LORAINE DESCHÉZEAUX
Réaliser le tour du monde en quelques trajets ? Tout est possible quand la magie des livres opère !
D’aussi loin que je m’en souvienne, j’ai toujours été entourée de livres. Enfant, je me perdais avec joie dans les images colorées des contes de fées ou des bandes-dessinées, laissant volontiers les mots de côté. Le premier livre qui m’a plongée dans l’insatiable passion de la lecture – celle de la boulimie des mots – m’a été offert quelque part entre l’âge de huit ou dix ans : un exemplaire du Tour du monde en quatre-vingts jours de Jules Verne.
C’était une édition de Jules Hetzel datant de 1995, un colosse de 250 pages avec une somptueuse couverture cartonnée rouge grenat, richement agrémentée d’illustrations et de lettres dorées. Quoique fascinée par la parure, je n’étais pas pressée d’ouvrir et de parcourir ce qui était pour moi, à l’époque, un épais volume. Et je n’y serais jamais arrivée sans ma mère.
Il était certainement temps pour moi de lire plus « sérieusement ». Enseignante de profession, ma mère trouva le stratagème dont chaque parent devrait s’inspirer, selon moi, pour m’y inciter. Un matin, sur le trajet de Rose-Hill à Curepipe qui nous menait, moi à l’école, elle au travail, elle sortit l’illustre ouvrage de son cartable d’institutrice, et nous avons alors commencé à le lire ensemble. La couleur de la couverture de mon livre coïncidait avec celle des banquettes de notre autobus, et je me souviens avoir trouvé cela très amusant !
Les premières pages, dépourvues d’images, furent un peu dures à digérer. Très vite, cependant, la magie des mots opéra, faisant virevolter des images animées dans mon esprit. Maman lisait à mon rythme : elle ne tournait jamais une page sans que je lui eusse signalé, du bout du doigt, que j’avais terminé. C’était rassurant de la savoir à mes côtés dans cette aventure. Ainsi, chaque matin, dès que nous prenions place dans l’autobus, nous nous empressions de reprendre notre palpitant tour du monde. Oubliant, le temps d’un trajet, les bousculades et la cacophonie du trafic matinal, nous nous retrouvions transportées à Londres, puis à Bombay, à Allahabad, à Calcutta, à Hong-Kong, en Chine et au Japon, et à San Francisco, aux côtés du gentleman anglais, Phileas Fogg, et de son majordome, Passepartout. J’ai découvert, pour la première fois, combien il peut être difficile de décrocher d’un livre, mais alors… quelle douce et sereine addiction !

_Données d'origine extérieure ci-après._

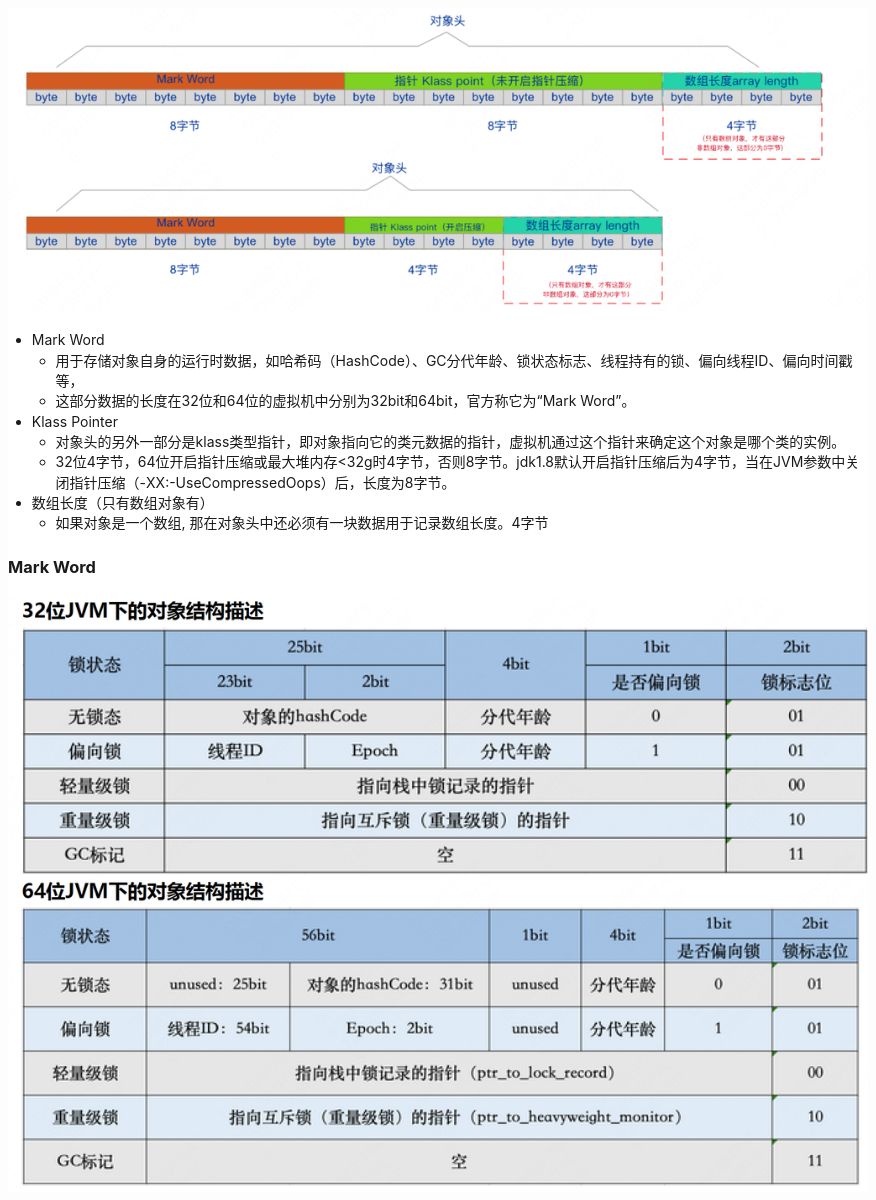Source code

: ![img.png](./../../resources/image/concurrency/对象头.png)

- Mark Word
    - 用于存储对象自身的运行时数据，如哈希码（HashCode）、GC分代年龄、锁状态标志、线程持有的锁、偏向线程ID、偏向时间戳等，
    - 这部分数据的长度在32位和64位的虚拟机中分别为32bit和64bit，官方称它为“Mark Word”。
- Klass Pointer
    - 对象头的另外一部分是klass类型指针，即对象指向它的类元数据的指针，虚拟机通过这个指针来确定这个对象是哪个类的实例。
    - 32位4字节，64位开启指针压缩或最大堆内存<32g时4字节，否则8字节。jdk1.8默认开启指针压缩后为4字节，当在JVM参数中关闭指针压缩（-XX:-UseCompressedOops）后，长度为8字节。
- 数组长度（只有数组对象有）
    - 如果对象是一个数组, 那在对象头中还必须有一块数据用于记录数组长度。4字节

### Mark Word

![img.png](./../../resources/image/concurrency/对象结构.png)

Le Tour du monde en quatre-vingts jours fut sans aucun doute le premier d’une longue série de Voyages extraordinaires dans lesquels je me suis embarquée. Ma mère avait réussi sa mission car, désormais, sans guide et en toute indépendance, je pouvais entreprendre un Voyage au centre de la terre, Vingt Mille lieues sous les mers ou Cinq semaines en ballon, partir à la découverte de L’île au trésor ou sur les traces de Robinson Crusoé, me joindre aux Trois Mousquetaires ou aux Quatre filles du Docteur March, accompagner Tom Sawyer, Arsène Lupin et Croc-blanc dans leurs aventures, ou encore Sherlock Holmes et Hercule Poirot dans leurs enquêtes… Tant de belles histoires qui ont nourri mon imagination et construit mon caractère, et qui ont aussi été mes refuges dans cette période parfois confuse entre l’enfance et l’adolescence.

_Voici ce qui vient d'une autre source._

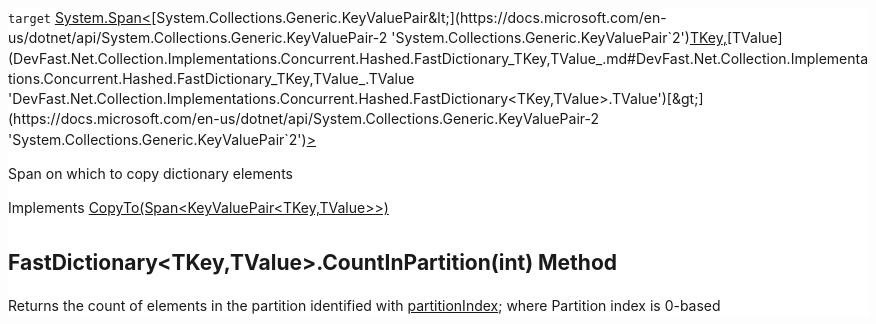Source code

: <a name='DevFast.Net.Collection.Implementations.Concurrent.Hashed.FastDictionary_TKey,TValue_.CopyTo(System.Span_System.Collections.Generic.KeyValuePair_TKey,TValue__).target'></a>

`target` [System.Span&lt;](https://docs.microsoft.com/en-us/dotnet/api/System.Span-1 'System.Span`1')[System.Collections.Generic.KeyValuePair&lt;](https://docs.microsoft.com/en-us/dotnet/api/System.Collections.Generic.KeyValuePair-2 'System.Collections.Generic.KeyValuePair`2')[TKey](DevFast.Net.Collection.Implementations.Concurrent.Hashed.FastDictionary_TKey,TValue_.md#DevFast.Net.Collection.Implementations.Concurrent.Hashed.FastDictionary_TKey,TValue_.TKey 'DevFast.Net.Collection.Implementations.Concurrent.Hashed.FastDictionary<TKey,TValue>.TKey')[,](https://docs.microsoft.com/en-us/dotnet/api/System.Collections.Generic.KeyValuePair-2 'System.Collections.Generic.KeyValuePair`2')[TValue](DevFast.Net.Collection.Implementations.Concurrent.Hashed.FastDictionary_TKey,TValue_.md#DevFast.Net.Collection.Implementations.Concurrent.Hashed.FastDictionary_TKey,TValue_.TValue 'DevFast.Net.Collection.Implementations.Concurrent.Hashed.FastDictionary<TKey,TValue>.TValue')[&gt;](https://docs.microsoft.com/en-us/dotnet/api/System.Collections.Generic.KeyValuePair-2 'System.Collections.Generic.KeyValuePair`2')[&gt;](https://docs.microsoft.com/en-us/dotnet/api/System.Span-1 'System.Span`1')

Span on which to copy dictionary elements

Implements [CopyTo(Span&lt;KeyValuePair&lt;TKey,TValue&gt;&gt;)](DevFast.Net.Collection.Abstractions.Concurrent.Hashed.IFastReadOnlyDictionary_TKey,TValue_.md#DevFast.Net.Collection.Abstractions.Concurrent.Hashed.IFastReadOnlyDictionary_TKey,TValue_.CopyTo(System.Span_System.Collections.Generic.KeyValuePair_TKey,TValue__) 'DevFast.Net.Collection.Abstractions.Concurrent.Hashed.IFastReadOnlyDictionary<TKey,TValue>.CopyTo(System.Span<System.Collections.Generic.KeyValuePair<TKey,TValue>>)')

<a name='DevFast.Net.Collection.Implementations.Concurrent.Hashed.FastDictionary_TKey,TValue_.CountInPartition(int)'></a>

## FastDictionary<TKey,TValue>.CountInPartition(int) Method

Returns the count of elements in the partition identified with [partitionIndex](DevFast.Net.Collection.Implementations.Concurrent.Hashed.FastDictionary_TKey,TValue_.md#DevFast.Net.Collection.Implementations.Concurrent.Hashed.FastDictionary_TKey,TValue_.CountInPartition(int).partitionIndex 'DevFast.Net.Collection.Implementations.Concurrent.Hashed.FastDictionary<TKey,TValue>.CountInPartition(int).partitionIndex'); where Partition index is 0-based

Avec l’intrusion des nouvelles technologies dans nos vies, je me demande si la jeune génération s’intéresse encore aux bienfaits et aux plaisirs de la lecture. Si ce n’est pas le cas, je ne peux que l’y encourager fortement. La science est unanime : trente minutes de lecture profonde par jour est une véritable cure de vitalité pour notre cerveau. De plus, se plonger dans un roman, qu’il soit au format papier ou numérique, renforcerait parallèlement notre capacité à comprendre le monde qui nous entoure et à interagir avec celui-ci. Cela développe notre psychologie et notre empathie – des facultés souvent fragilisées par notre mode de vie moderne.
Ne cessons donc jamais de lire ! Et j’ajouterai qu’il n’est jamais trop tard pour s’y mettre (ou s’y remettre). Cela dit, la lecture ne devrait pas être abordée comme une obligation, mais comme un plaisir, d’abord initié dans un partage – entre un parent et son enfant par exemple –, qui deviendra à la longue un plaisir solitaire… et salutaire.